Stored records:
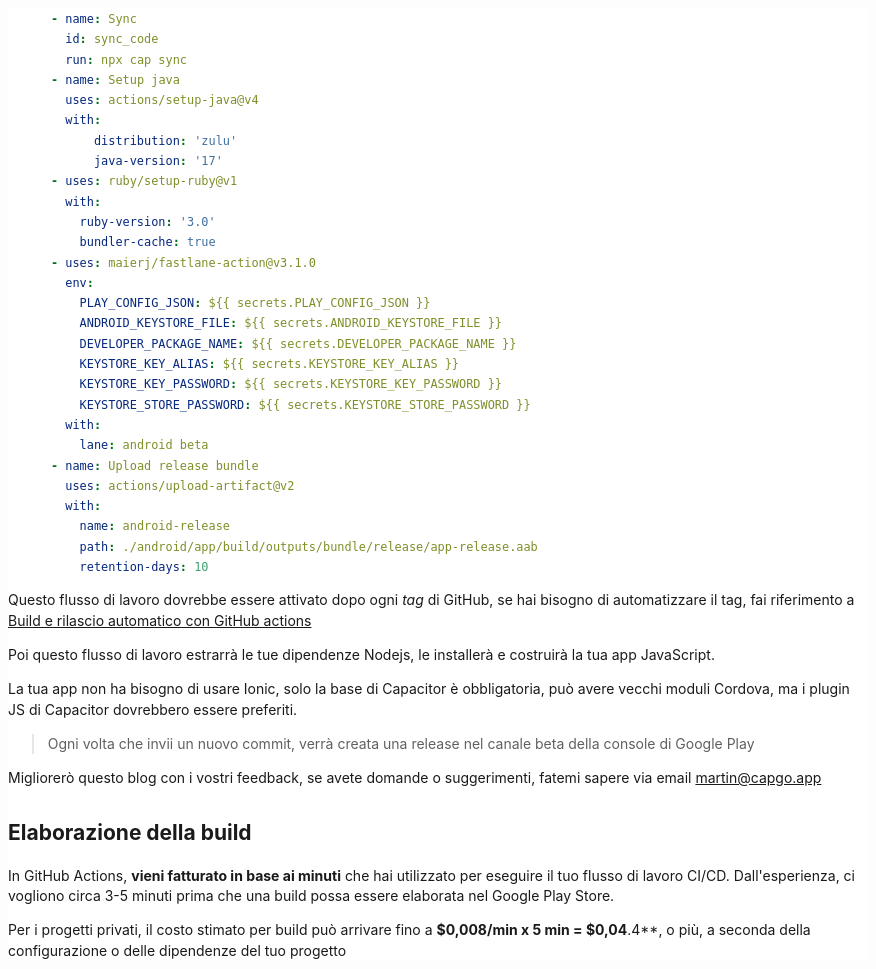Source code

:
 ```yaml
      - name: Sync
        id: sync_code
        run: npx cap sync
      - name: Setup java
        uses: actions/setup-java@v4
        with:
            distribution: 'zulu'
            java-version: '17'
      - uses: ruby/setup-ruby@v1
        with:
          ruby-version: '3.0'
          bundler-cache: true
      - uses: maierj/fastlane-action@v3.1.0
        env:
          PLAY_CONFIG_JSON: ${{ secrets.PLAY_CONFIG_JSON }}
          ANDROID_KEYSTORE_FILE: ${{ secrets.ANDROID_KEYSTORE_FILE }}
          DEVELOPER_PACKAGE_NAME: ${{ secrets.DEVELOPER_PACKAGE_NAME }}
          KEYSTORE_KEY_ALIAS: ${{ secrets.KEYSTORE_KEY_ALIAS }}
          KEYSTORE_KEY_PASSWORD: ${{ secrets.KEYSTORE_KEY_PASSWORD }}
          KEYSTORE_STORE_PASSWORD: ${{ secrets.KEYSTORE_STORE_PASSWORD }}
        with:
          lane: android beta
      - name: Upload release bundle
        uses: actions/upload-artifact@v2
        with:
          name: android-release
          path: ./android/app/build/outputs/bundle/release/app-release.aab
          retention-days: 10
```

Questo flusso di lavoro dovrebbe essere attivato dopo ogni _tag_ di GitHub, se hai bisogno di automatizzare il tag, fai riferimento a [Build e rilascio automatico con GitHub actions](/blog/automatic-build-and-release-with-github-actions/)

Poi questo flusso di lavoro estrarrà le tue dipendenze Nodejs, le installerà e costruirà la tua app JavaScript.

La tua app non ha bisogno di usare Ionic, solo la base di Capacitor è obbligatoria, può avere vecchi moduli Cordova, ma i plugin JS di Capacitor dovrebbero essere preferiti.

> Ogni volta che invii un nuovo commit, verrà creata una release nel canale beta della console di Google Play

Migliorerò questo blog con i vostri feedback, se avete domande o suggerimenti, fatemi sapere via email martin@capgo.app

## **Elaborazione della build**

In GitHub Actions, **vieni fatturato in base ai minuti** che hai utilizzato per eseguire il tuo flusso di lavoro CI/CD. Dall'esperienza, ci vogliono circa 3-5 minuti prima che una build possa essere elaborata nel Google Play Store.

Per i progetti privati, il costo stimato per build può arrivare fino a **$0,008/min x 5 min = $0,04**.4**, o più, a seconda della configurazione o delle dipendenze del tuo progetto
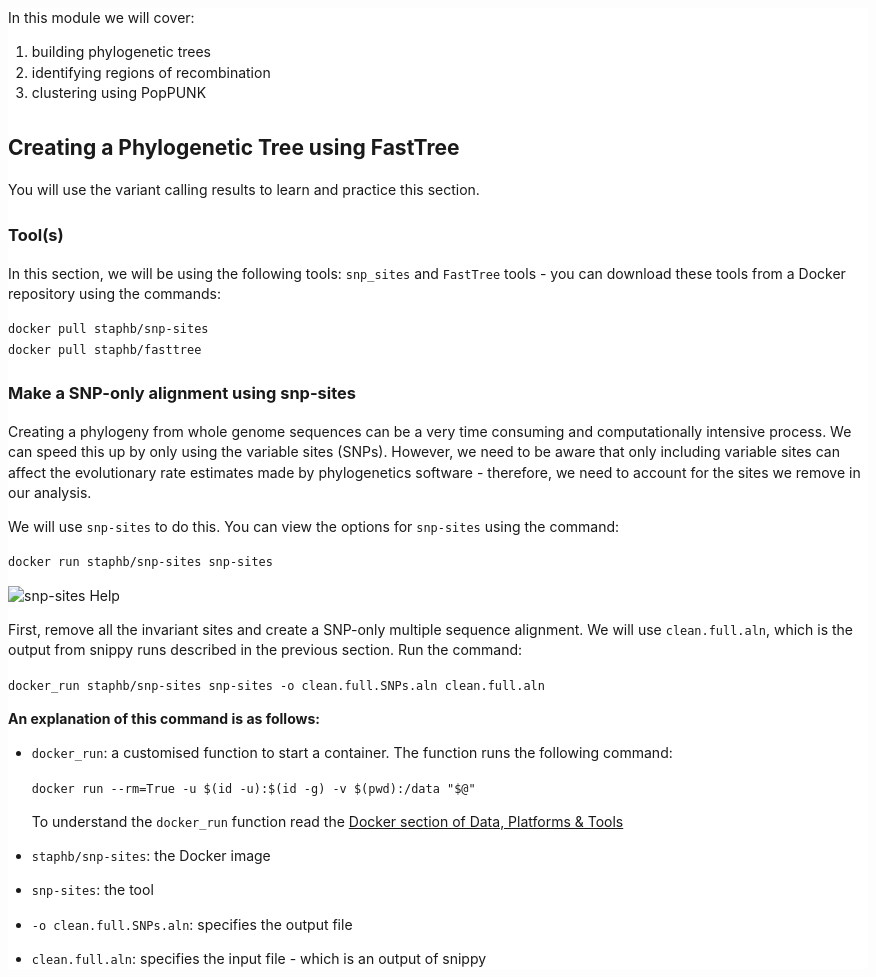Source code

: In this module we will cover:
1. building phylogenetic trees
2. identifying regions of recombination
3. clustering using PopPUNK

## Creating a Phylogenetic Tree using FastTree

You will use the variant calling results to learn and practice this section.

### Tool(s)

In this section, we will be using the following tools: `snp_sites` and `FastTree` tools - you can download these tools from a Docker repository using the commands:
```
docker pull staphb/snp-sites
docker pull staphb/fasttree
```

### Make a SNP-only alignment using snp-sites

Creating a phylogeny from whole genome sequences can be a very time consuming and computationally intensive process. We can speed this up by only using the variable sites (SNPs). However, we need to be aware that only including variable sites can affect the evolutionary rate estimates made by phylogenetics software - therefore, we need to account for the sites we remove in our analysis.

We will use `snp-sites` to do this. You can view the options for `snp-sites` using the command:

```
docker run staphb/snp-sites snp-sites
```

![snp-sites Help](/img/phylogenetics_2.png "snp-sites Help")

First, remove all the invariant sites and create a SNP-only multiple sequence alignment. We will use `clean.full.aln`, which is the output from snippy runs described in the previous section. Run the command:
```
docker_run staphb/snp-sites snp-sites -o clean.full.SNPs.aln clean.full.aln
```

**An explanation of this command is as follows:**

  - `docker_run`: a customised function to start a container. The function runs the following command:
      ```
      docker run --rm=True -u $(id -u):$(id -g) -v $(pwd):/data "$@"
      ```
      To understand the `docker_run` function read the [Docker section of Data, Platforms & Tools](Advanced_Bioinformatics/bioinformatics_tools?id=_1-docker)

  - `staphb/snp-sites`: the Docker image
  - `snp-sites`: the tool
  - `-o clean.full.SNPs.aln`: specifies the output file
  - `clean.full.aln`: specifies the input file - which is an output of snippy 
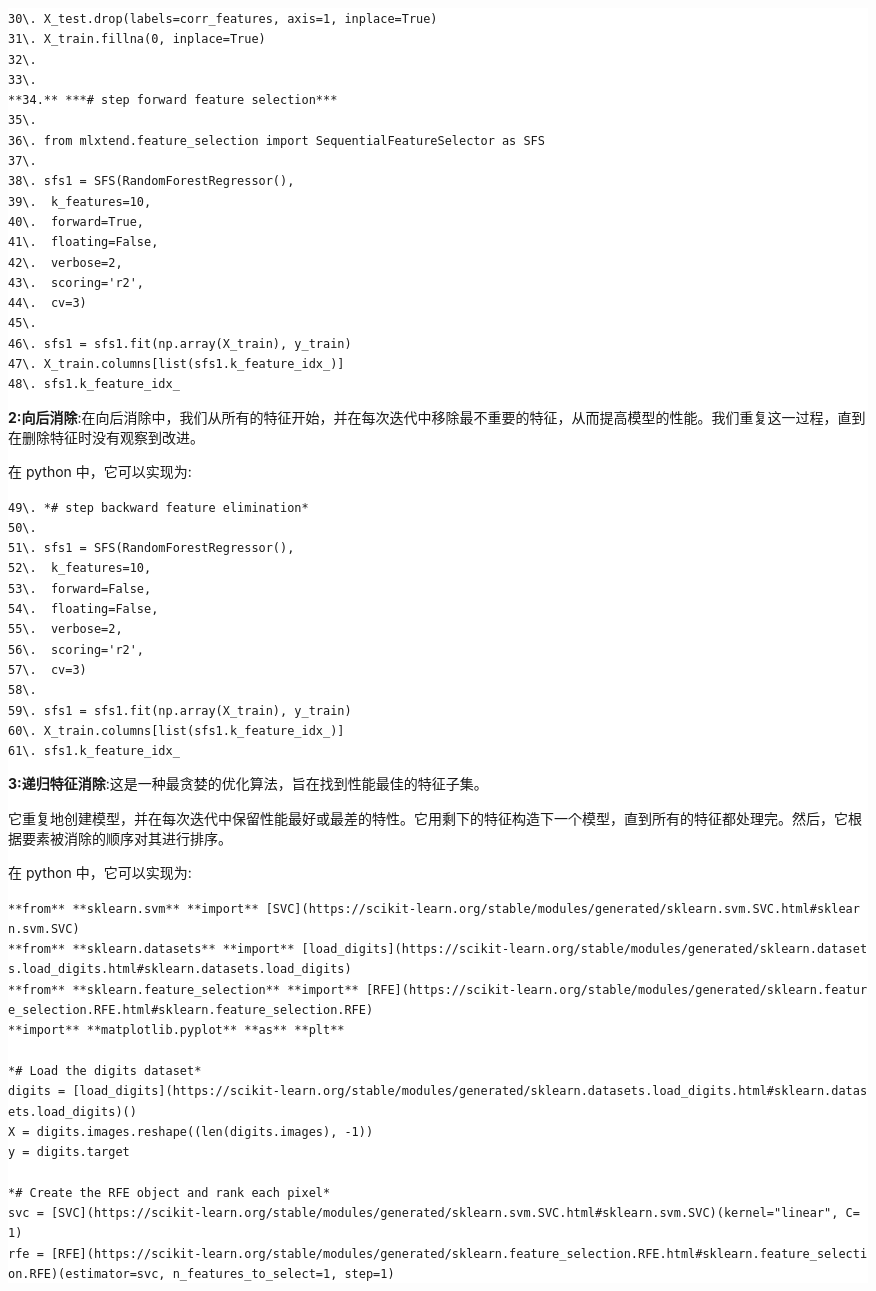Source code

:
 ```
30\. X_test.drop(labels=corr_features, axis=1, inplace=True)
31\. X_train.fillna(0, inplace=True)
32\.  
33\.  
**34.** ***# step forward feature selection***
35\.  
36\. from mlxtend.feature_selection import SequentialFeatureSelector as SFS
37\.  
38\. sfs1 = SFS(RandomForestRegressor(), 
39\.  k_features=10, 
40\.  forward=True, 
41\.  floating=False, 
42\.  verbose=2,
43\.  scoring='r2',
44\.  cv=3)
45\.  
46\. sfs1 = sfs1.fit(np.array(X_train), y_train)
47\. X_train.columns[list(sfs1.k_feature_idx_)]
48\. sfs1.k_feature_idx_
```

**2:向后消除**:在向后消除中，我们从所有的特征开始，并在每次迭代中移除最不重要的特征，从而提高模型的性能。我们重复这一过程，直到在删除特征时没有观察到改进。

在 python 中，它可以实现为:

```
49\. *# step backward feature elimination*
50\.  
51\. sfs1 = SFS(RandomForestRegressor(), 
52\.  k_features=10, 
53\.  forward=False, 
54\.  floating=False, 
55\.  verbose=2,
56\.  scoring='r2',
57\.  cv=3)
58\.  
59\. sfs1 = sfs1.fit(np.array(X_train), y_train)
60\. X_train.columns[list(sfs1.k_feature_idx_)]
61\. sfs1.k_feature_idx_
```

**3:递归特征消除**:这是一种最贪婪的优化算法，旨在找到性能最佳的特征子集。

它重复地创建模型，并在每次迭代中保留性能最好或最差的特性。它用剩下的特征构造下一个模型，直到所有的特征都处理完。然后，它根据要素被消除的顺序对其进行排序。

在 python 中，它可以实现为:

```
**from** **sklearn.svm** **import** [SVC](https://scikit-learn.org/stable/modules/generated/sklearn.svm.SVC.html#sklearn.svm.SVC)
**from** **sklearn.datasets** **import** [load_digits](https://scikit-learn.org/stable/modules/generated/sklearn.datasets.load_digits.html#sklearn.datasets.load_digits)
**from** **sklearn.feature_selection** **import** [RFE](https://scikit-learn.org/stable/modules/generated/sklearn.feature_selection.RFE.html#sklearn.feature_selection.RFE)
**import** **matplotlib.pyplot** **as** **plt**

*# Load the digits dataset*
digits = [load_digits](https://scikit-learn.org/stable/modules/generated/sklearn.datasets.load_digits.html#sklearn.datasets.load_digits)()
X = digits.images.reshape((len(digits.images), -1))
y = digits.target

*# Create the RFE object and rank each pixel*
svc = [SVC](https://scikit-learn.org/stable/modules/generated/sklearn.svm.SVC.html#sklearn.svm.SVC)(kernel="linear", C=1)
rfe = [RFE](https://scikit-learn.org/stable/modules/generated/sklearn.feature_selection.RFE.html#sklearn.feature_selection.RFE)(estimator=svc, n_features_to_select=1, step=1)
```
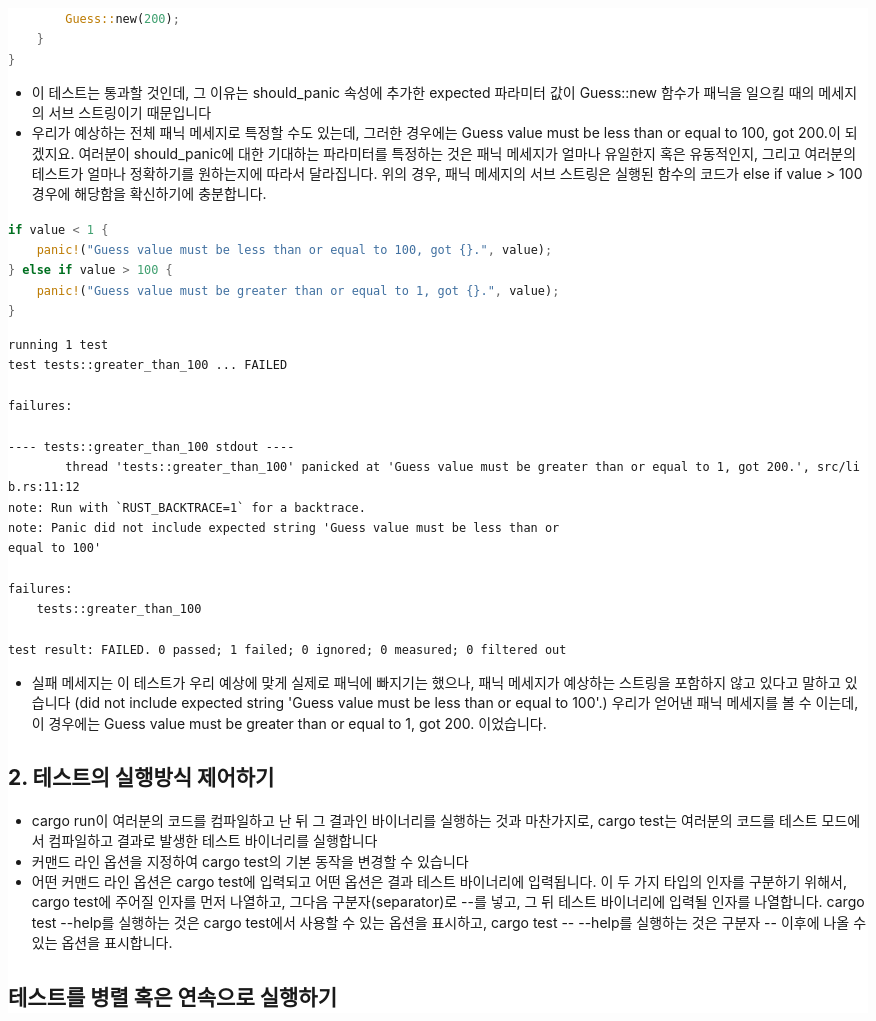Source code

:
 ```rs
        Guess::new(200);
    }
}
```

- 이 테스트는 통과할 것인데, 그 이유는 should_panic 속성에 추가한 expected 파라미터 값이 Guess::new 함수가 패닉을 일으킬 때의 메세지의 서브 스트링이기 때문입니다
- 우리가 예상하는 전체 패닉 메세지로 특정할 수도 있는데, 그러한 경우에는 Guess value must be less than or equal to 100, got 200.이 되겠지요. 여러분이 should_panic에 대한 기대하는 파라미터를 특정하는 것은 패닉 메세지가 얼마나 유일한지 혹은 유동적인지, 그리고 여러분의 테스트가 얼마나 정확하기를 원하는지에 따라서 달라집니다. 위의 경우, 패닉 메세지의 서브 스트링은 실행된 함수의 코드가 else if value > 100 경우에 해당함을 확신하기에 충분합니다.

```rs
if value < 1 {
    panic!("Guess value must be less than or equal to 100, got {}.", value);
} else if value > 100 {
    panic!("Guess value must be greater than or equal to 1, got {}.", value);
}
```

```
running 1 test
test tests::greater_than_100 ... FAILED

failures:

---- tests::greater_than_100 stdout ----
        thread 'tests::greater_than_100' panicked at 'Guess value must be greater than or equal to 1, got 200.', src/lib.rs:11:12
note: Run with `RUST_BACKTRACE=1` for a backtrace.
note: Panic did not include expected string 'Guess value must be less than or
equal to 100'

failures:
    tests::greater_than_100

test result: FAILED. 0 passed; 1 failed; 0 ignored; 0 measured; 0 filtered out
```

- 실패 메세지는 이 테스트가 우리 예상에 맞게 실제로 패닉에 빠지기는 했으나, 패닉 메세지가 예상하는 스트링을 포함하지 않고 있다고 말하고 있습니다 (did not include expected string 'Guess value must be less than or equal to 100'.) 우리가 얻어낸 패닉 메세지를 볼 수 이는데, 이 경우에는 Guess value must be greater than or equal to 1, got 200. 이었습니다.

## 2. 테스트의 실행방식 제어하기

- cargo run이 여러분의 코드를 컴파일하고 난 뒤 그 결과인 바이너리를 실행하는 것과 마찬가지로, cargo test는 여러분의 코드를 테스트 모드에서 컴파일하고 결과로 발생한 테스트 바이너리를 실행합니다
- 커맨드 라인 옵션을 지정하여 cargo test의 기본 동작을 변경할 수 있습니다
- 어떤 커맨드 라인 옵션은 cargo test에 입력되고 어떤 옵션은 결과 테스트 바이너리에 입력됩니다. 이 두 가지 타입의 인자를 구분하기 위해서, cargo test에 주어질 인자를 먼저 나열하고, 그다음 구분자(separator)로 --를 넣고, 그 뒤 테스트 바이너리에 입력될 인자를 나열합니다. cargo test --help를 실행하는 것은 cargo test에서 사용할 수 있는 옵션을 표시하고, cargo test -- --help를 실행하는 것은 구분자 -- 이후에 나올 수 있는 옵션을 표시합니다.

## 테스트를 병렬 혹은 연속으로 실행하기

# Exercise requirements:
Your answer should be a single number, which is the count of lines in the data above that include the word "beta".

# Solution to this exercise:
2